──────── Stored records

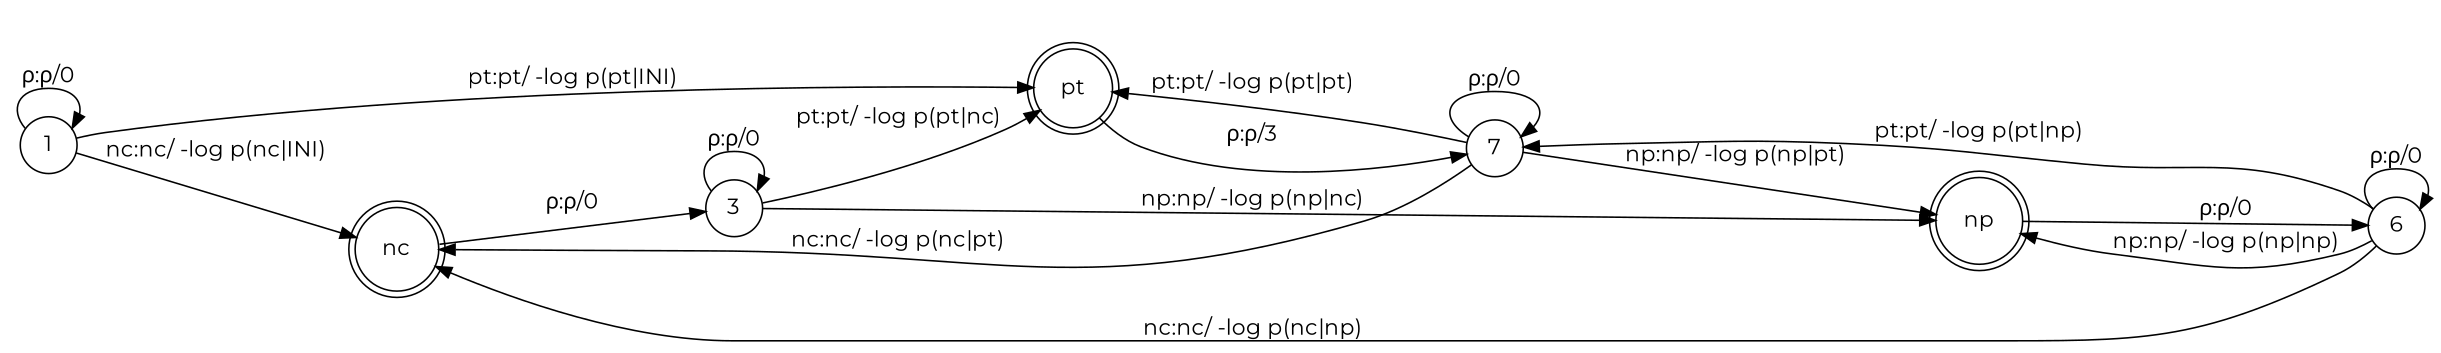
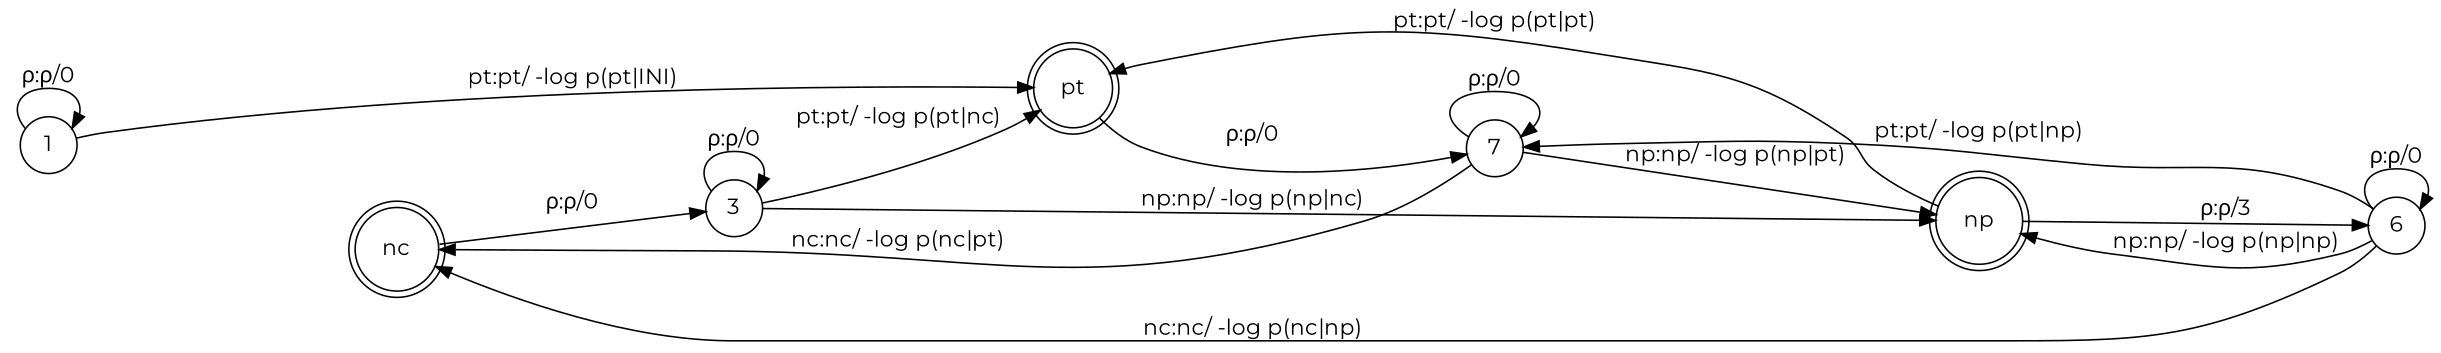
  digraph {
    fontname=Montserrat
    rankdir=LR
    node [fontname=Montserrat shape=circle]
    edge [fontname=Montserrat]
    1
    n2 [label=nc shape=doublecircle]
    n3 [label=pt shape=doublecircle]
    3
    n5 [label=np shape=doublecircle]
    6
    7
    1 -> 1 [label="ρ:ρ/0"]
-   1 -> n2 [label="nc:nc/ -log p(nc|INI)"]
    1 -> n3 [label="pt:pt/ -log p(pt|INI)"]
    n2 -> 3 [label="ρ:ρ/0"]
-   n3 -> 7 [label="ρ:ρ/3"]
+   n3 -> 7 [label="ρ:ρ/0"]
    3 -> n3 [label="pt:pt/ -log p(pt|nc)"]
    3 -> 3 [label="ρ:ρ/0"]
    3 -> n5 [label="np:np/ -log p(np|nc)"]
-   n5 -> 6 [label="ρ:ρ/0"]
+   n5 -> 6 [label="ρ:ρ/3"]
    6 -> n2 [label="nc:nc/ -log p(nc|np)"]
    6 -> n5 [label="np:np/ -log p(np|np)"]
    6 -> 6 [label="ρ:ρ/0"]
    6 -> 7 [label="pt:pt/ -log p(pt|np)"]
    7 -> n2 [label="nc:nc/ -log p(nc|pt)"]
-   7 -> n3 [label="pt:pt/ -log p(pt|pt)"]
+   n5 -> n3 [label="pt:pt/ -log p(pt|pt)"]
    7 -> n5 [label="np:np/ -log p(np|pt)"]
    7 -> 7 [label="ρ:ρ/0"]
  }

────────────────

Reproduce every line of the diagram source in the material character for character, keeping the diff markers. Leave the pictures out.

[Output below]
  digraph {
    fontname=Montserrat
    rankdir=LR
    node [fontname=Montserrat shape=circle]
    edge [fontname=Montserrat]
    1
    n2 [label=nc shape=doublecircle]
    n3 [label=pt shape=doublecircle]
    3
    n5 [label=np shape=doublecircle]
    6
    7
    1 -> 1 [label="ρ:ρ/0"]
-   1 -> n2 [label="nc:nc/ -log p(nc|INI)"]
    1 -> n3 [label="pt:pt/ -log p(pt|INI)"]
    n2 -> 3 [label="ρ:ρ/0"]
-   n3 -> 7 [label="ρ:ρ/3"]
+   n3 -> 7 [label="ρ:ρ/0"]
    3 -> n3 [label="pt:pt/ -log p(pt|nc)"]
    3 -> 3 [label="ρ:ρ/0"]
    3 -> n5 [label="np:np/ -log p(np|nc)"]
-   n5 -> 6 [label="ρ:ρ/0"]
+   n5 -> 6 [label="ρ:ρ/3"]
    6 -> n2 [label="nc:nc/ -log p(nc|np)"]
    6 -> n5 [label="np:np/ -log p(np|np)"]
    6 -> 6 [label="ρ:ρ/0"]
    6 -> 7 [label="pt:pt/ -log p(pt|np)"]
    7 -> n2 [label="nc:nc/ -log p(nc|pt)"]
-   7 -> n3 [label="pt:pt/ -log p(pt|pt)"]
+   n5 -> n3 [label="pt:pt/ -log p(pt|pt)"]
    7 -> n5 [label="np:np/ -log p(np|pt)"]
    7 -> 7 [label="ρ:ρ/0"]
  }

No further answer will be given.